Bruce heads up the first Gay Men’s organization. Once a Green Beret, he is now in charge of 2000 employees at Citibank and is also concerned about his 401K, his life insurance, to say nothing of his salary and his coop. Alex Weisman’s perplexed ‘why can’t we all get along role’ is done with great charm. That we all do now is a testament to men like Tommy in the play.

Mickey is a campy figure who has survived in the Koch administration. He is unable to unglue the powers that be to fund an information campaign. This role, brilliantly wrought by Stephen Rader, is the most treacherous in the play. Yet the character’s sissy fragility never teeters over into caricature.  Instead, and fluttering all the while, Stephen Rader etched a figure that could also look at problems straight on. 

Drew Anderson stepped into multiple roles, the most complex as the Mayor’s aide, a gay man himself, who retains his dignity even as he is accused of betraying his kind.

The phrase ‘the normal heart’ comes from an Auden poem, in which the human heart craves not for universal love, but for love alone.  Ned comes to this in his love for Felix. But it is Felix who points out to Ned that he loves fighting and is good at it.  Without the fight, many battles would be lost before they even began.  

I continue to be appalled that something as simple as conveying the life and death choices sexual encounters entailed in the gay community were so difficult to achieve.  Playwright Kramer is even-handed as he metes out blame. For the gay community, having bathhouse activity and bar pickups taken away seemed too cruel a fate.

In the outside community what did gays count for anyway?  Ned gives a marvelous speech in which he, as an author, stands in a long line of gay artists from Plato and Aristotle, to Leonardo and Michelangelo, to Proust and Henry James.
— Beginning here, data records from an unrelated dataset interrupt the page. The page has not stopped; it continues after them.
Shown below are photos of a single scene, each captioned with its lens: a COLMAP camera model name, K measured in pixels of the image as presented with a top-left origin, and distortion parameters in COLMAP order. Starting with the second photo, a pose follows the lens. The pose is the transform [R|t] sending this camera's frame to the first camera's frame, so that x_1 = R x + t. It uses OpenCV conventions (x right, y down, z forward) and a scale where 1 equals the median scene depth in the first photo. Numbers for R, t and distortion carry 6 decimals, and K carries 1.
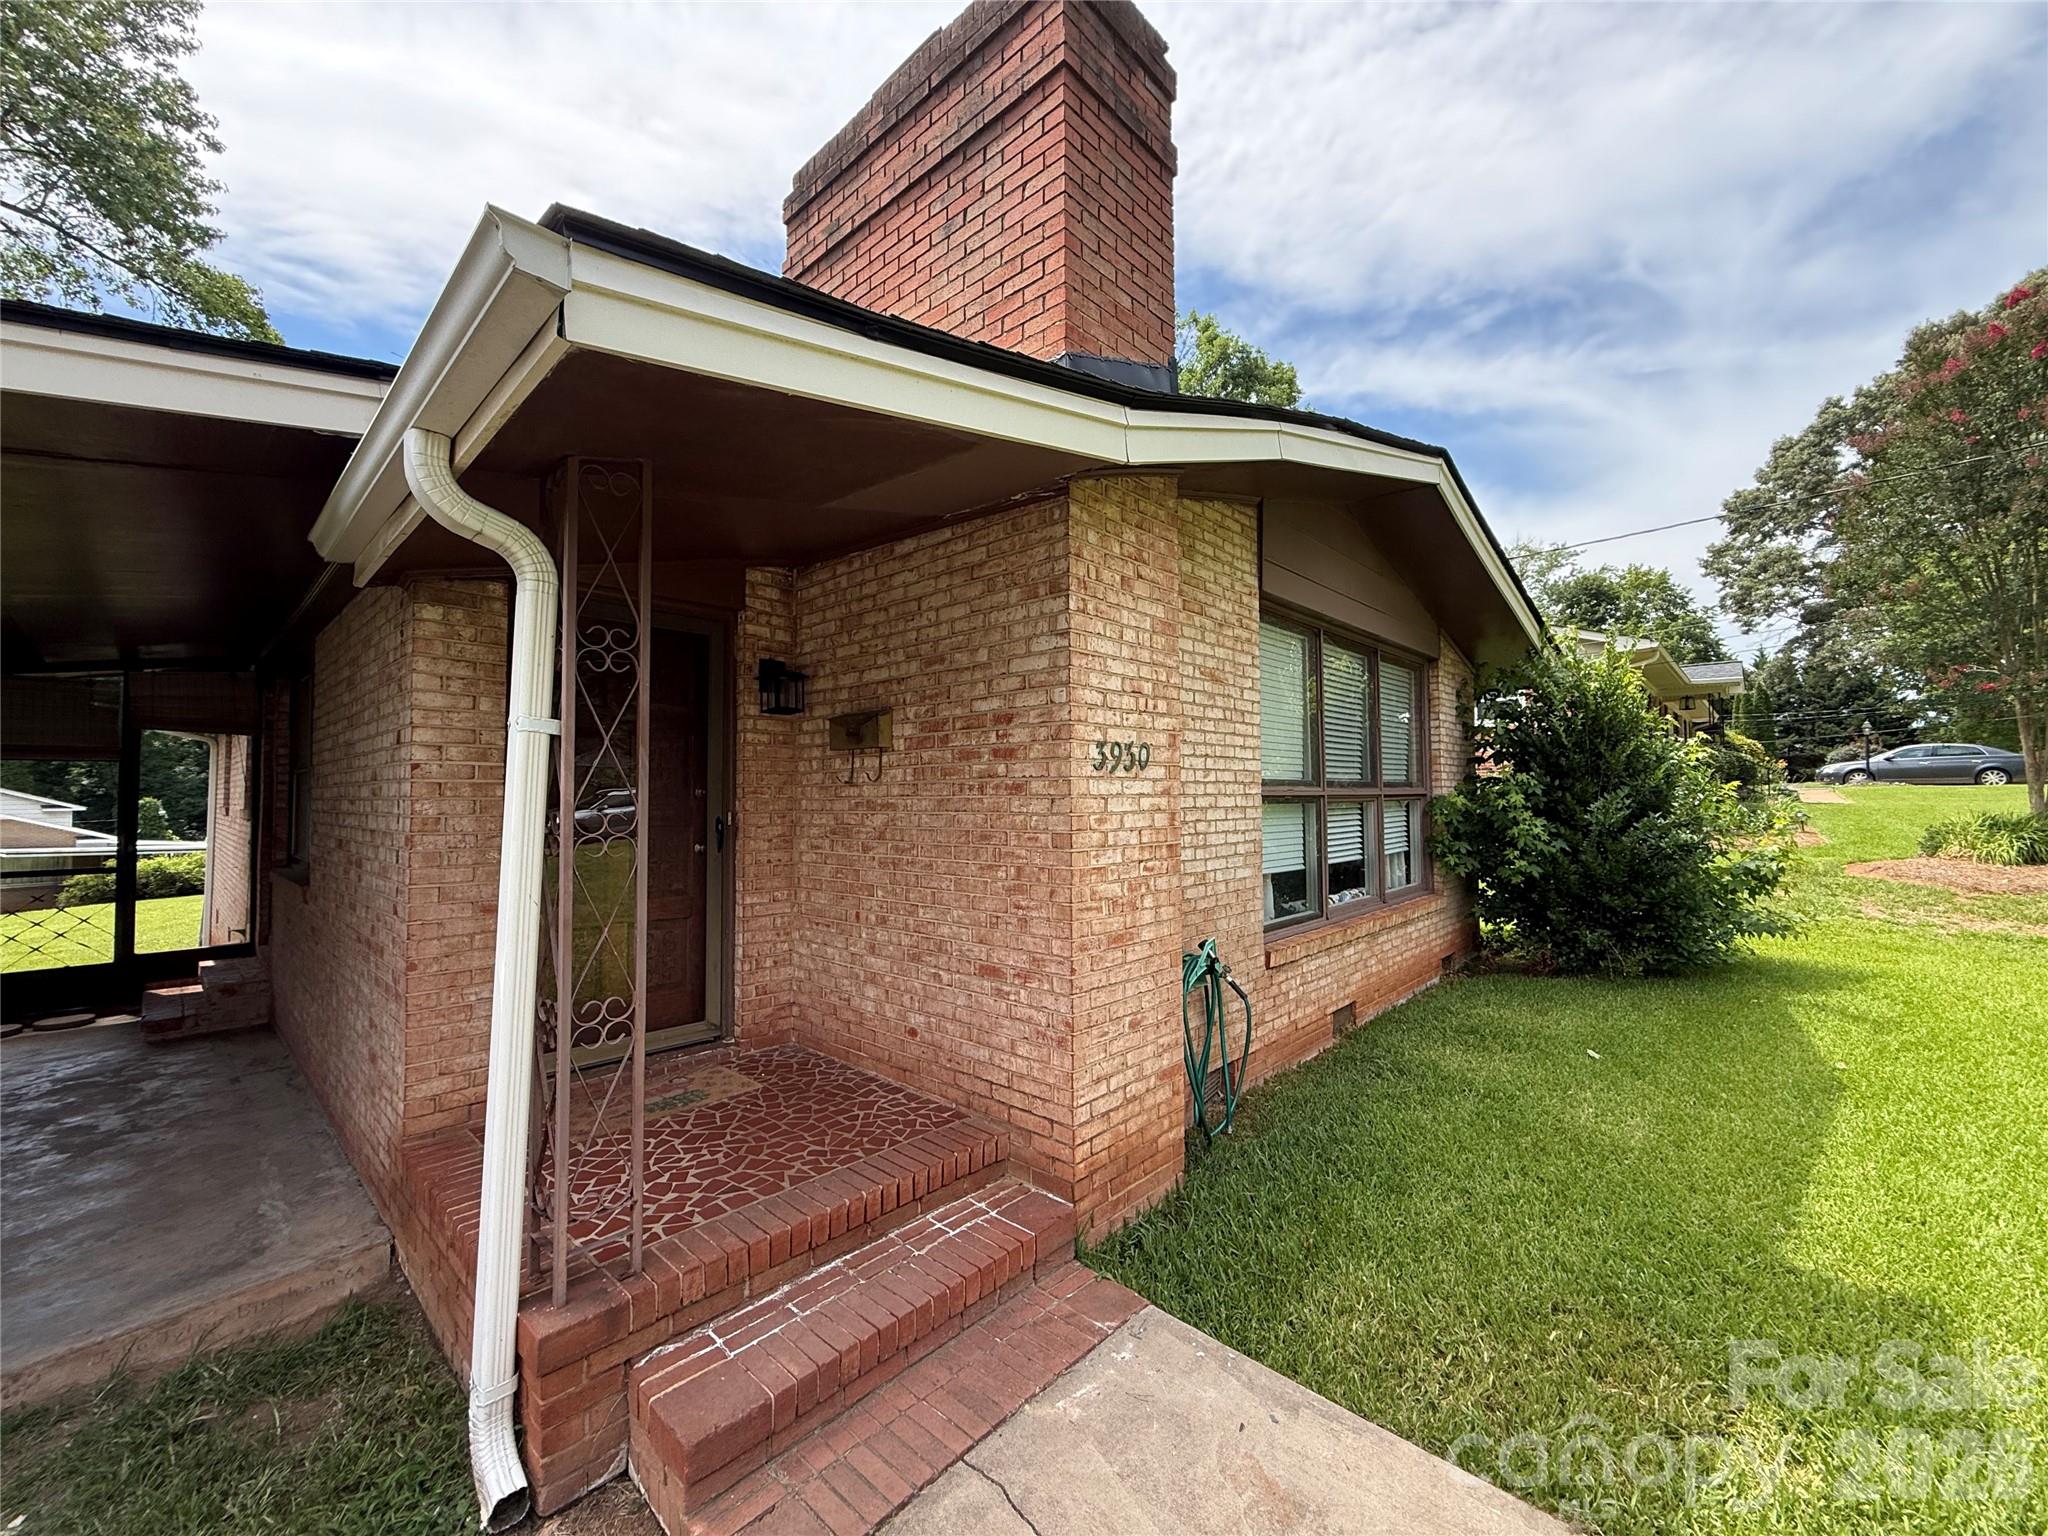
lens RADIAL K [[816.2, 0, 1015.4], [0, 816.2, 767.8], [0, 0, 1]] dist [0.000368, -0.000152]
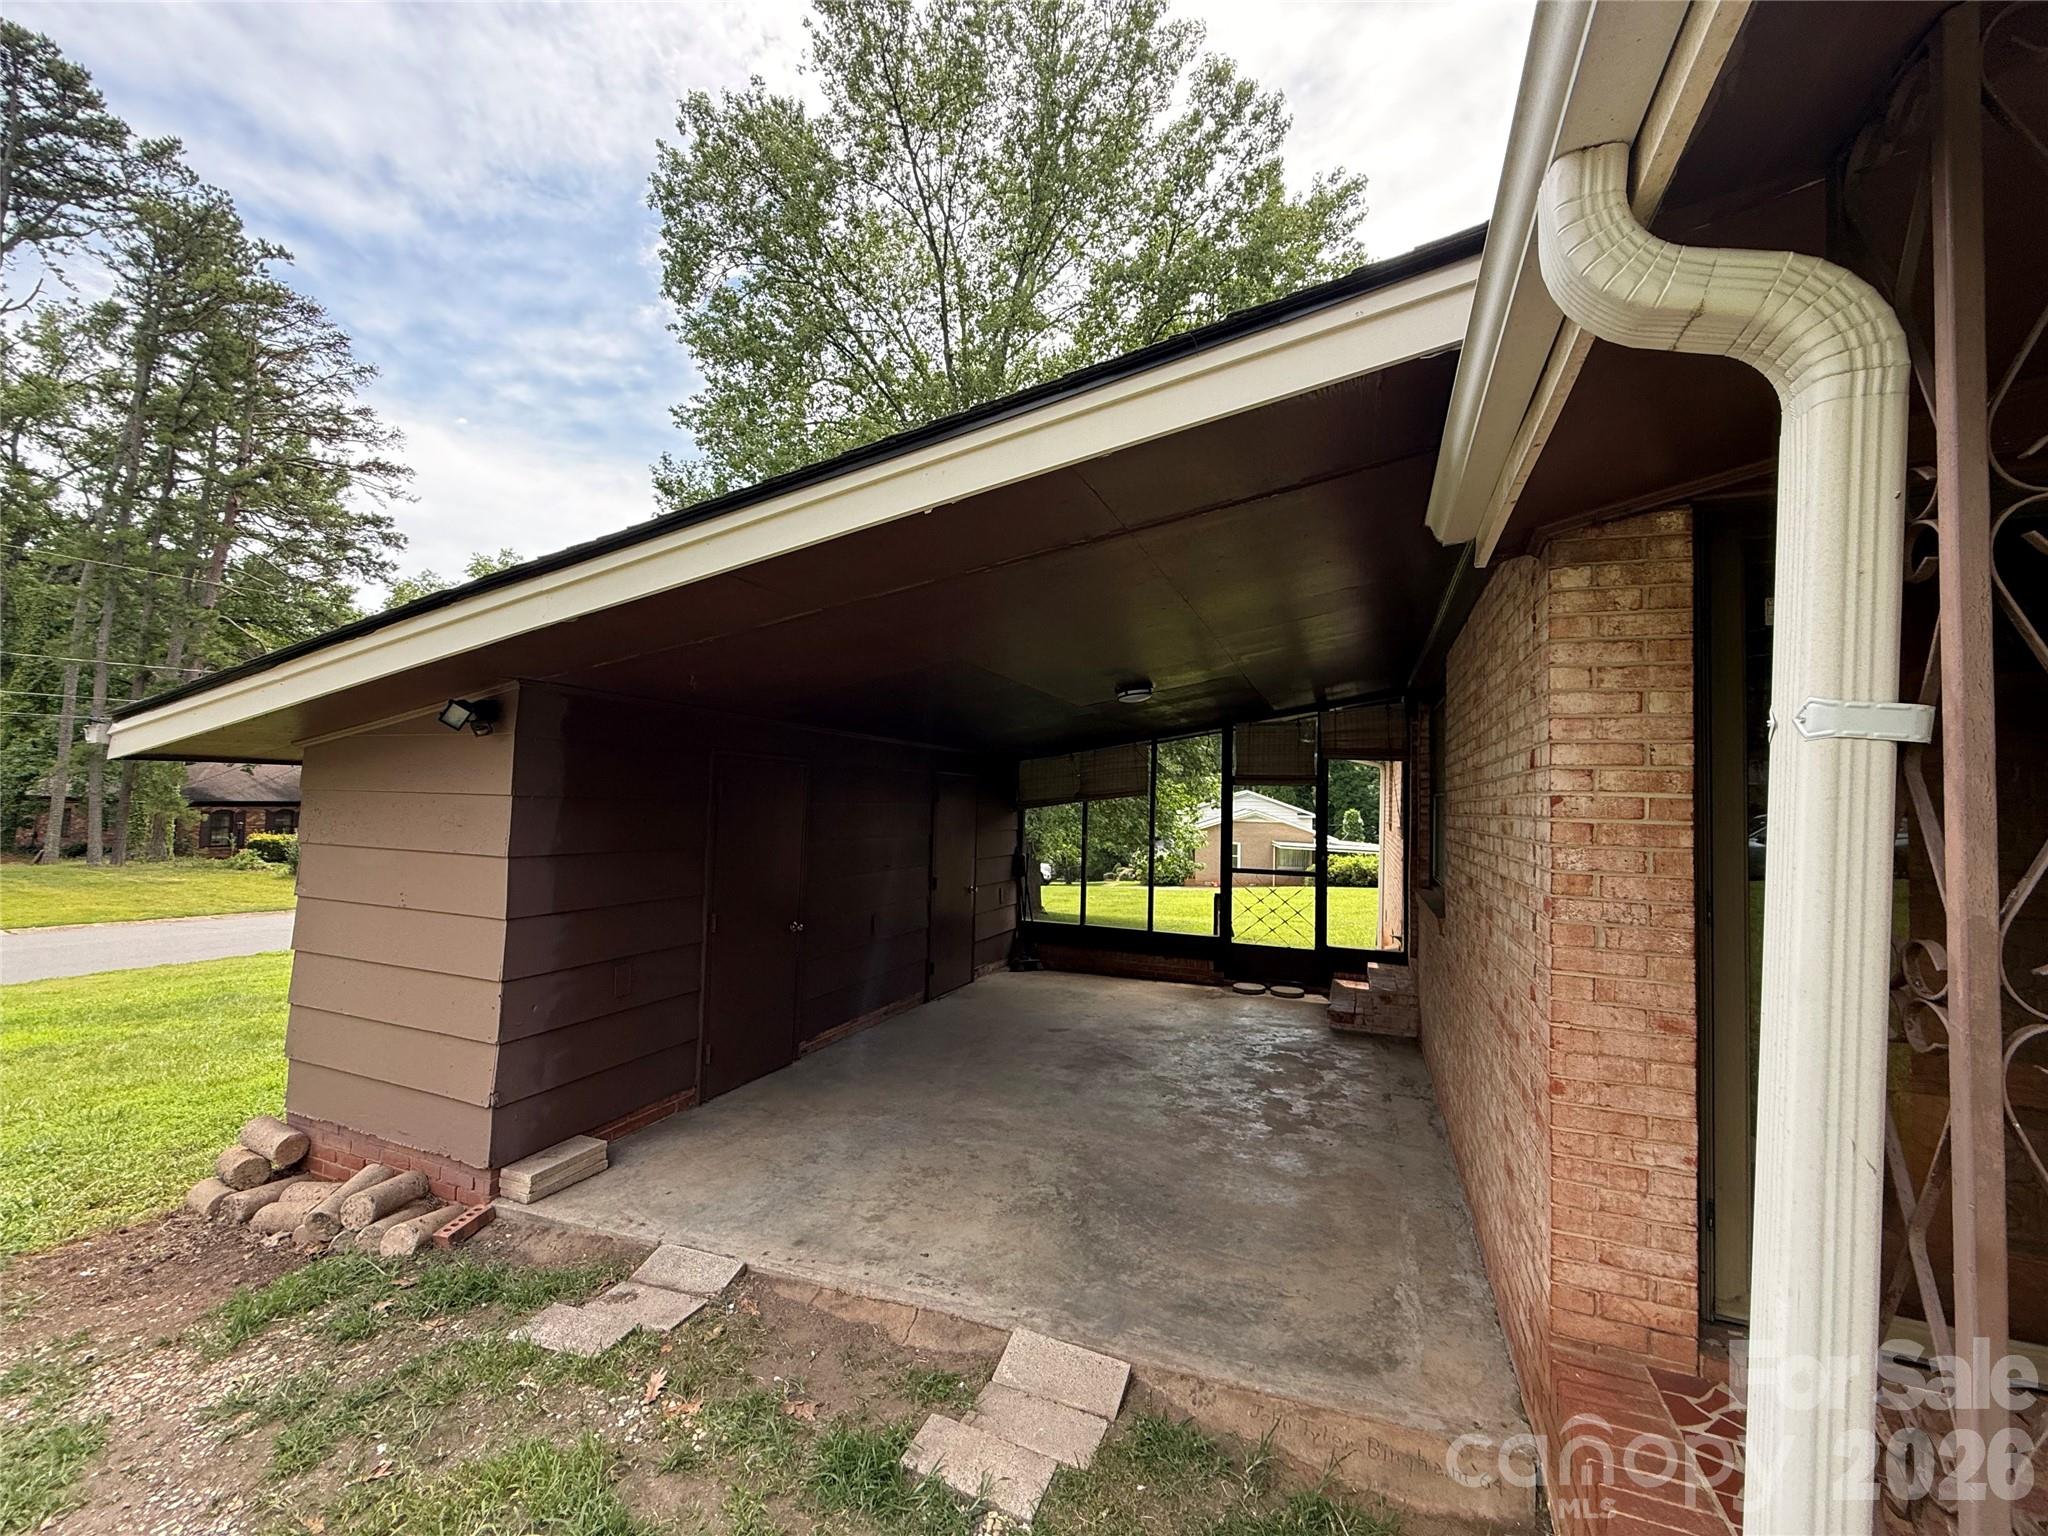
lens RADIAL K [[816.2, 0, 1025.9], [0, 816.2, 772.0], [0, 0, 1]] dist [0.000368, -0.000152]
pose [[0.363874, -0.021267, -0.931205, -0.232772], [0.006947, 0.999773, -0.020118, -0.013968], [0.931422, 0.000851, 0.363939, 0.301561]]
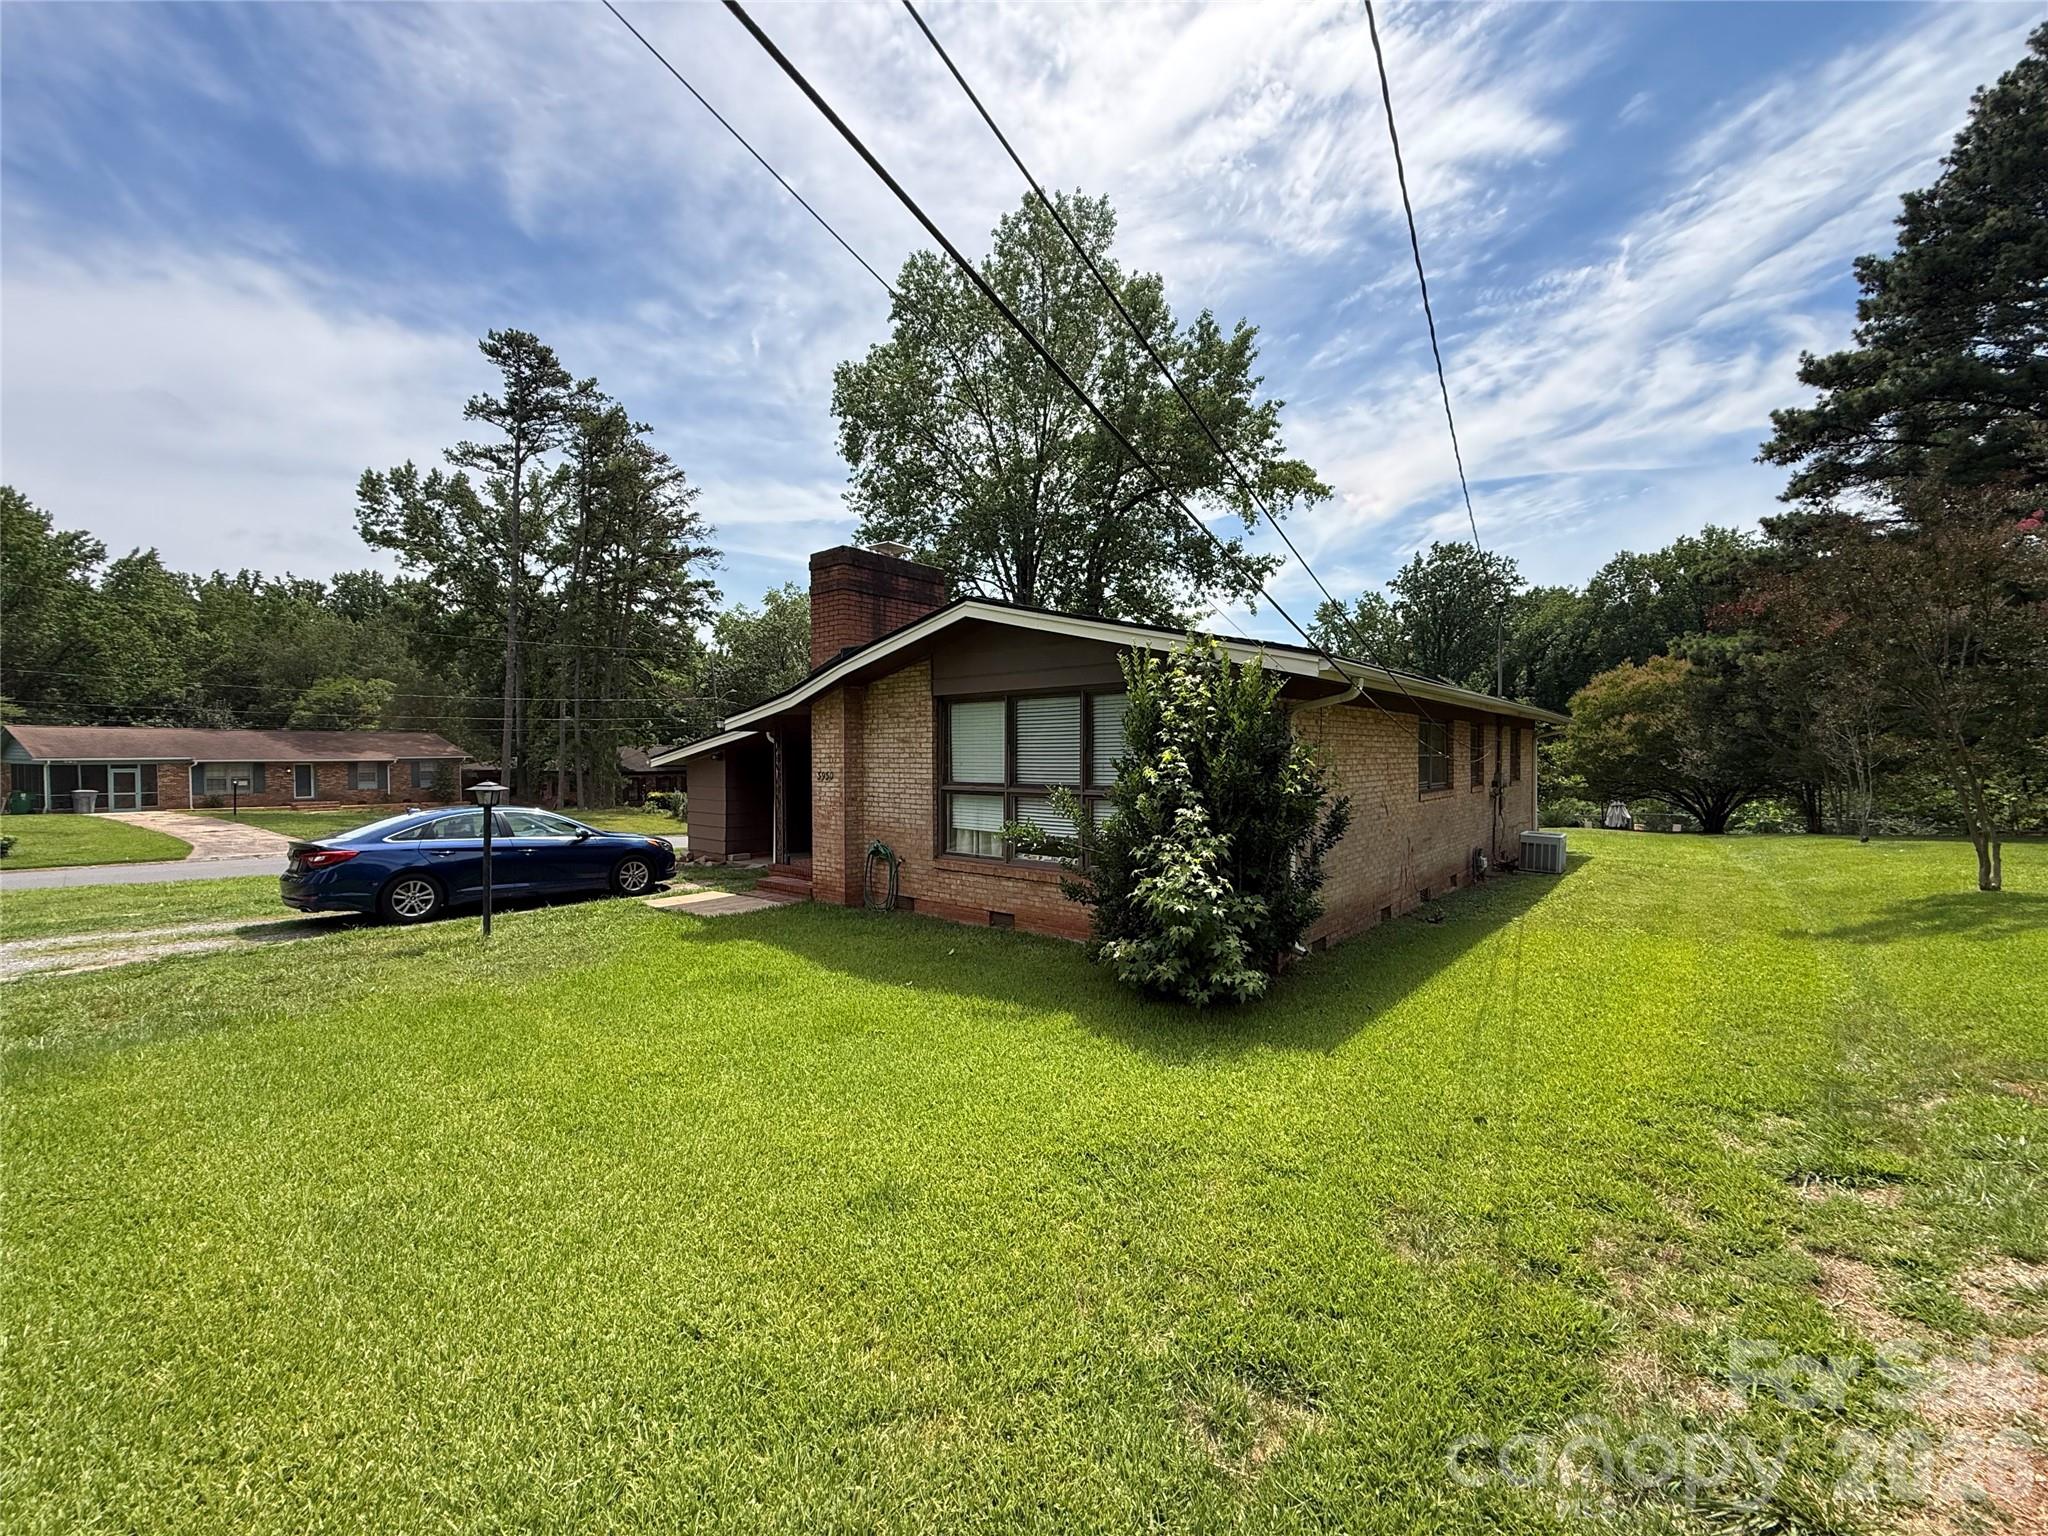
lens RADIAL K [[816.2, 0, 1018.8], [0, 816.2, 761.1], [0, 0, 1]] dist [0.000368, -0.000152]
pose [[0.051943, 0.012211, -0.998575, 3.594022], [0.038245, 0.999167, 0.014207, -0.093658], [0.997917, -0.038929, 0.051432, 1.598586]]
Universal love is what Ned and Ben’s mother sought. Ned finds his love alone as he wages a battle to be recognized as a gay man among gay men. He has a normal heart embedded in other normal hearts. Normal Heart is a wrenching but elucidating evening of theatre.  

In the end says Auden, ‘we must love one another or die.’ One leaves the theatre after this evening feeling just that.